Waktu yang membawa Kania remaja menjadi dewasa memberikan keterpurukan yang makin mendalam, kedua Orang Tuanya resmi bercerai, ekonomi keluarganya terpuruk bahkan Kania tidak diterima di Perguruan Tinggi Negri yang diinginkan Ibunya. “LELAH.....” kata itu yang selalu terucap dari mulut Kania, sekeras apapun Dia mencoba untuk tidak mengeluh dengan kehidupan yang Tuhan berikan padanya, tetap saja Keterpurukan yang selalu Dia rasakan membawanya pada Titik terhitam dalam hidupnya. Tak akan ada lagi cerita setelah titik itu. “Sudah waktunya menyerah”, Kania menghirup nafas terakhir di tepi jembatan berfikir hal itu untuk yang terakhir kali Dia lakukan.

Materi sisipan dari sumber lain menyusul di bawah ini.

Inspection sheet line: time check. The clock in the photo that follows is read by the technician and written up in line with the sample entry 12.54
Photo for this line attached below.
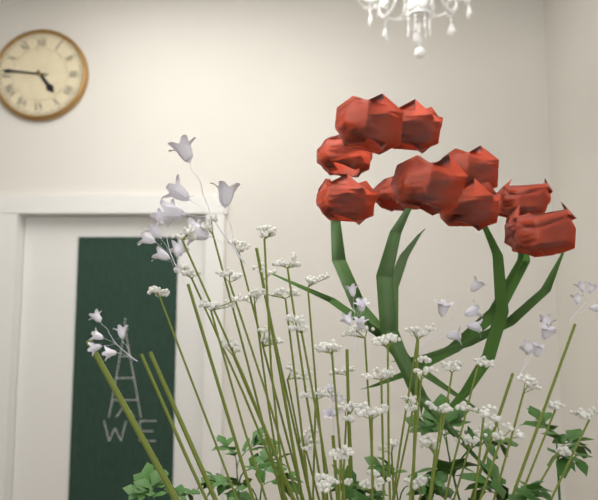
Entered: 4.46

Genggaman tangan menarik tubuh Kania yang akan terjatuh ke hamparan sungai, membawa Kania kembali pada kenyataan hidup, tangan itu..tangan Cowok yang dulu menjadi Idola para Siswi di Sekolahnya, Cowok yang selalu membuat Kania berhayal untuk bisa bersanding dengannya, Cowok yang membuat jantung para Cewek berdegup kencang bila dekat dengannya, Nathan. Nathan~~ kini senyumnyalah yang pertama kali Kania lihat saat membuka matanya, deru nafasnya begitu terasa oleh Kania pelukan hangantnya selalu menjaga Kania. Dua tahun setelah kejadian terburuk dalam hidup Kania, kini cicin yang melingkar di jari manis Kania dan Natha selalu menjadi saksi bisu janji pernikahan yang mereka ucapkan bersama. Kania memandangi perutnya yang tengah dielus dan dikecup Nathan, banyak moment yang mereka nantikan setiap bulan. “Nathania, the name who I want”. “As you wish honey”. Kecupan ringan mendarat di kening Kania sebelum Nathan berpamitan pergi bekerja.